▶ [TASK INSTRUCTIONS]: Pictures are to be dropped. Everything else in the listing gets copied exactly.

══ DATASET ENTRIES

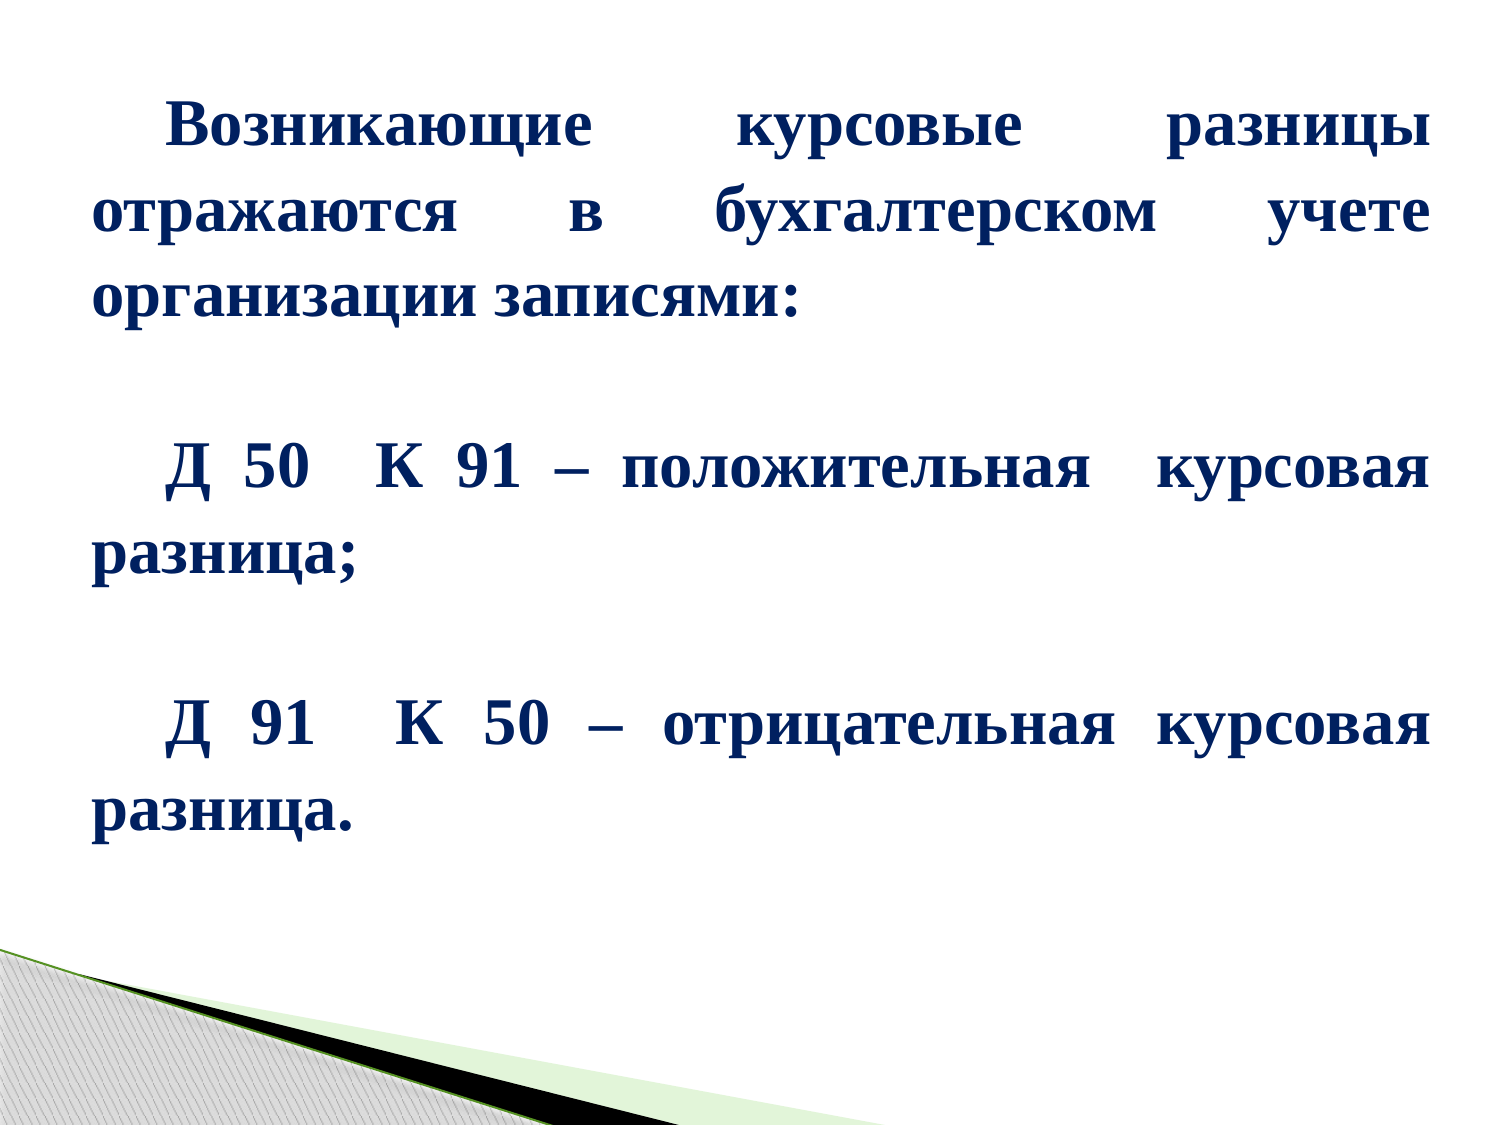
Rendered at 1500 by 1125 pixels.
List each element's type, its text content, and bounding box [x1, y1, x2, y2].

text_box Возникающие курсовые разницы отражаются в бухгалтерском учете организации записями: Д 50 К 91 – положительная курсовая разница; Д 91 К 50 – отрицательная курсовая разница. [76, 66, 1447, 851]
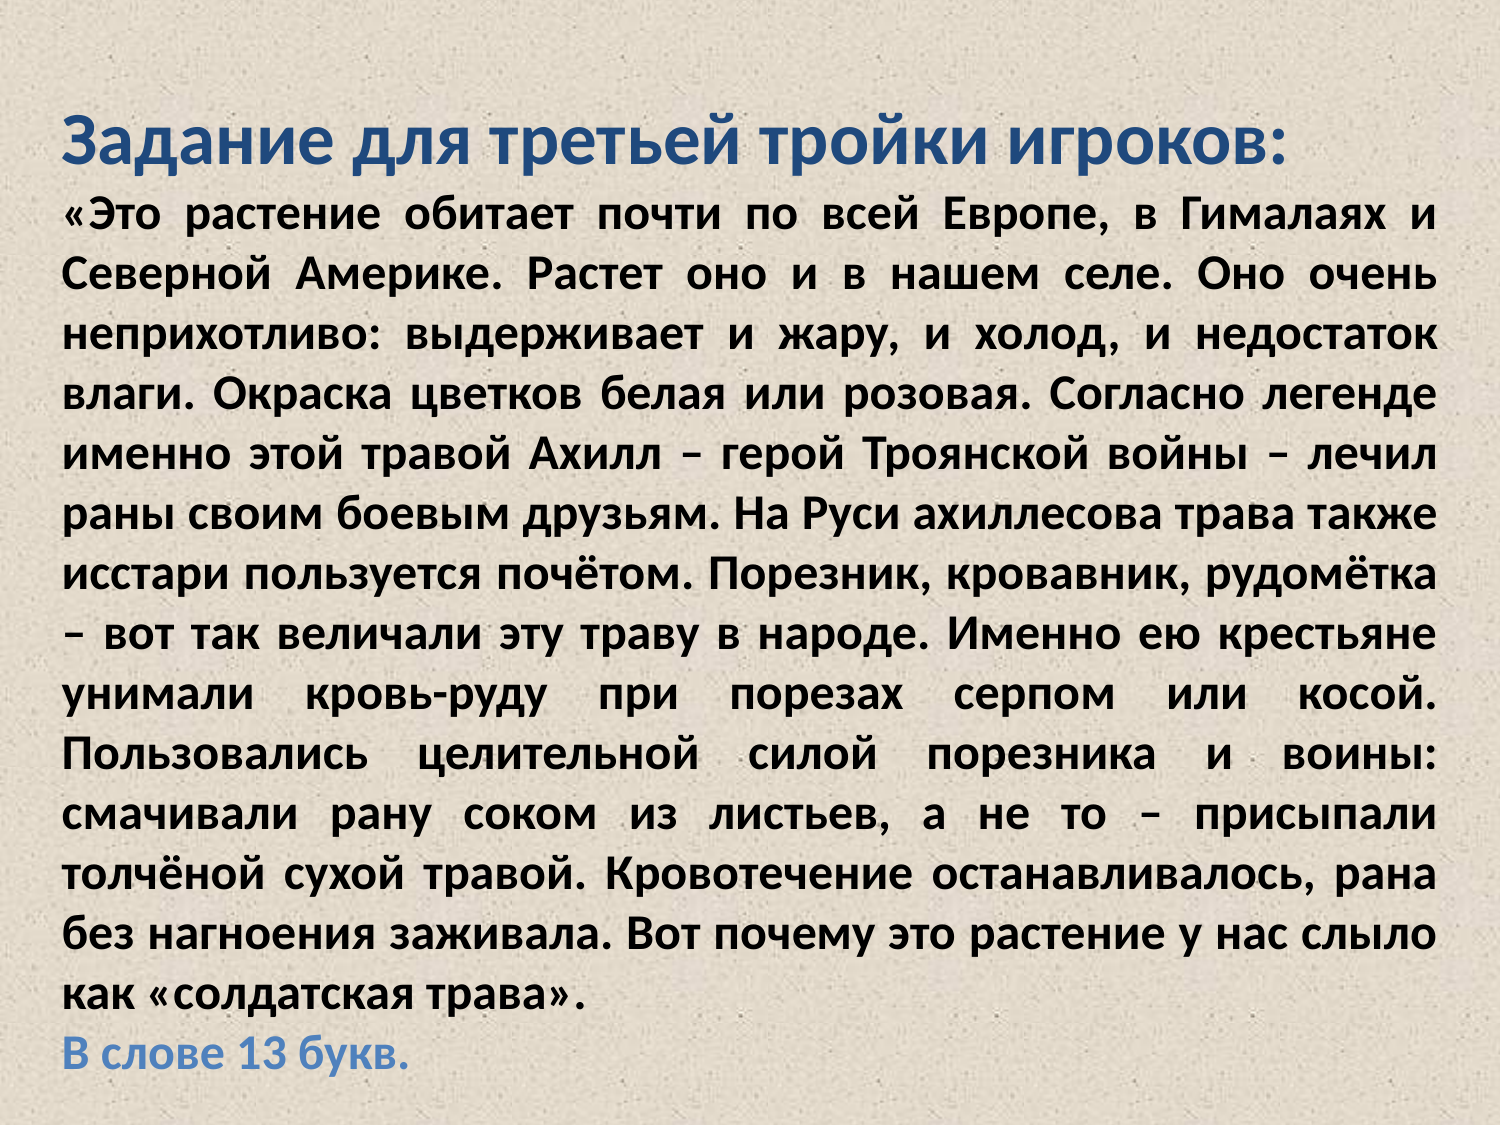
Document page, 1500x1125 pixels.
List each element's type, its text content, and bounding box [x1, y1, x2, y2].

text_box Задание для третьей тройки игроков: «Это растение обитает почти по всей Европе, в Гималаях и Северной Америке. Растет оно и в нашем селе. Оно очень неприхотливо: выдерживает и жару, и холод, и недостаток влаги. Окраска цветков белая или розовая. Согласно легенде именно этой травой Ахилл – герой Троянской войны – лечил раны своим боевым друзьям. На Руси ахиллесова трава также исстари пользуется почётом. Порезник, кровавник, рудомётка – вот так величали эту траву в народе. Именно ею крестьяне унимали кровь-руду при порезах серпом или косой. Пользовались целительной силой порезника и воины: смачивали рану соком из листьев, а не то – присыпали толчёной сухой травой. Кровотечение останавливалось, рана без нагноения заживала. Вот почему это растение у нас слыло как «солдатская трава». В слове 13 букв. [46, 81, 1454, 1125]
picture [0, 0, 1500, 1125]
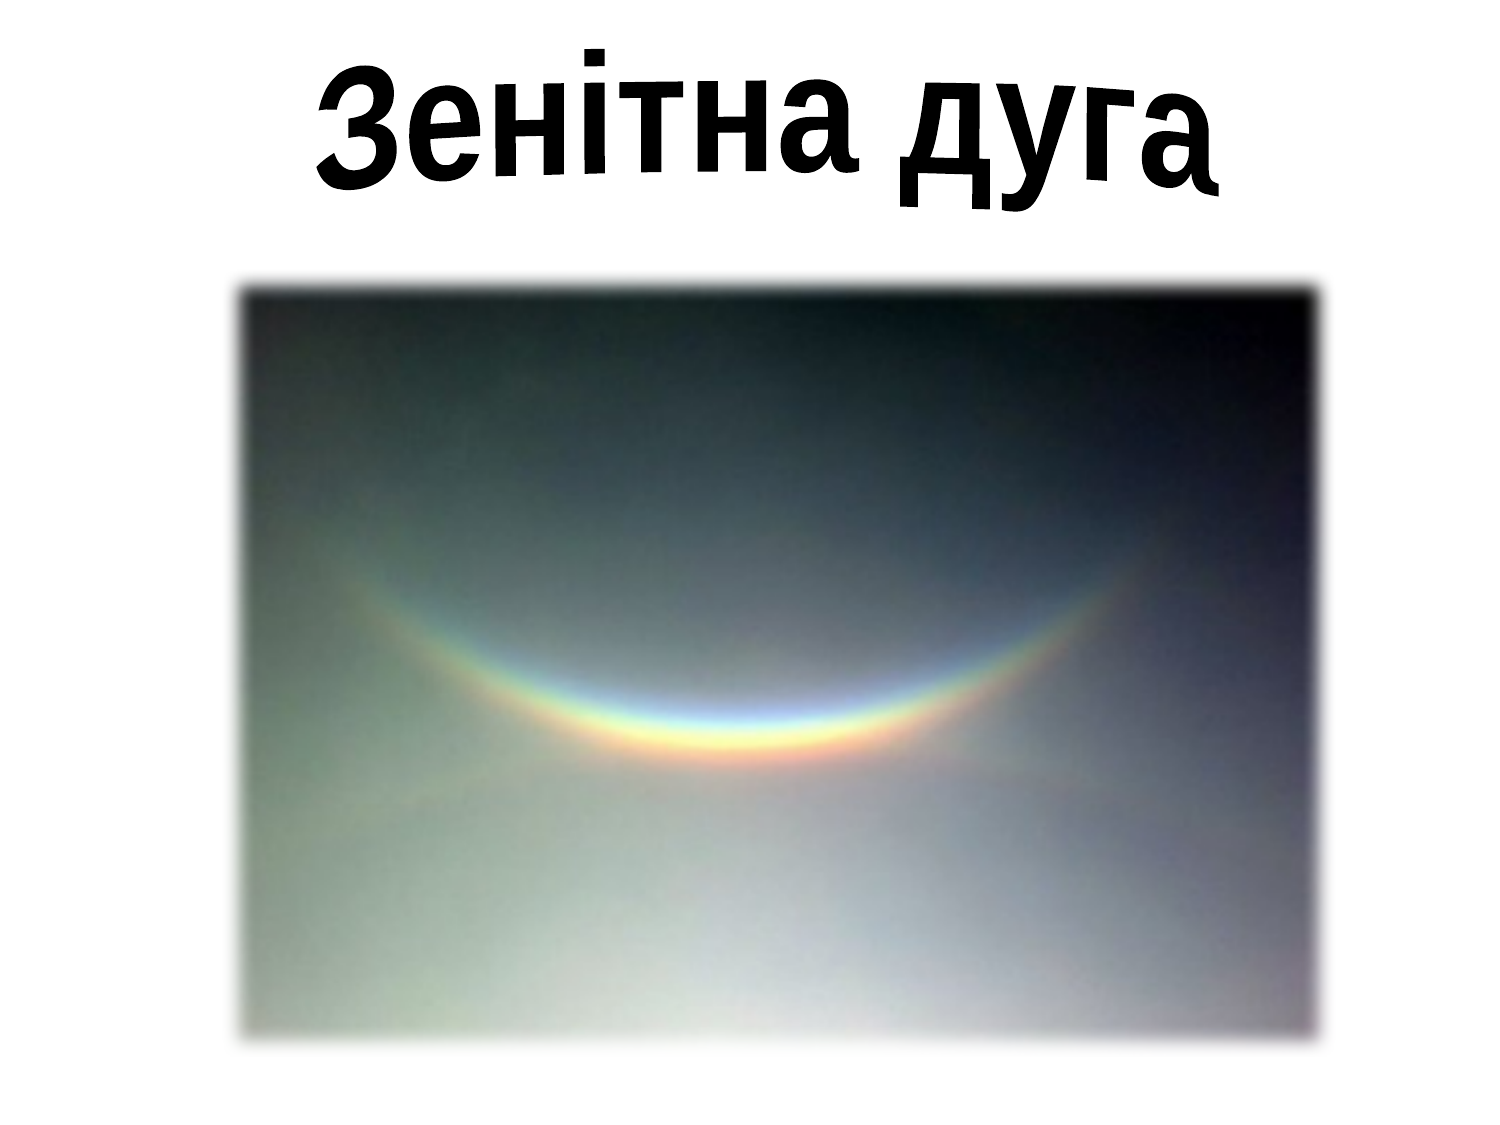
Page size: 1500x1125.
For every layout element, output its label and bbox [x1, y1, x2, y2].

list [222, 269, 1337, 1057]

════

▶ [EXERCISE SOLUTION]:
Rendered at 1500 by 1125 pixels.
List each element's type, its text content, and bounding box [x1, y1, x2, y2].

text_box Возникающие курсовые разницы отражаются в бухгалтерском учете организации записями: Д 50 К 91 – положительная курсовая разница; Д 91 К 50 – отрицательная курсовая разница. [76, 66, 1447, 851]
Document page, 1500x1125 pixels.
List each element's type, its text content, and bounding box [x1, y1, x2, y2].

text_box Задание для третьей тройки игроков: «Это растение обитает почти по всей Европе, в Гималаях и Северной Америке. Растет оно и в нашем селе. Оно очень неприхотливо: выдерживает и жару, и холод, и недостаток влаги. Окраска цветков белая или розовая. Согласно легенде именно этой травой Ахилл – герой Троянской войны – лечил раны своим боевым друзьям. На Руси ахиллесова трава также исстари пользуется почётом. Порезник, кровавник, рудомётка – вот так величали эту траву в народе. Именно ею крестьяне унимали кровь-руду при порезах серпом или косой. Пользовались целительной силой порезника и воины: смачивали рану соком из листьев, а не то – присыпали толчёной сухой травой. Кровотечение останавливалось, рана без нагноения заживала. Вот почему это растение у нас слыло как «солдатская трава». В слове 13 букв. [46, 81, 1454, 1125]
picture [0, 0, 1500, 1125]
Page size: 1500x1125.
For every layout element, output its label and bbox [x1, y1, x2, y2].

list [222, 269, 1337, 1057]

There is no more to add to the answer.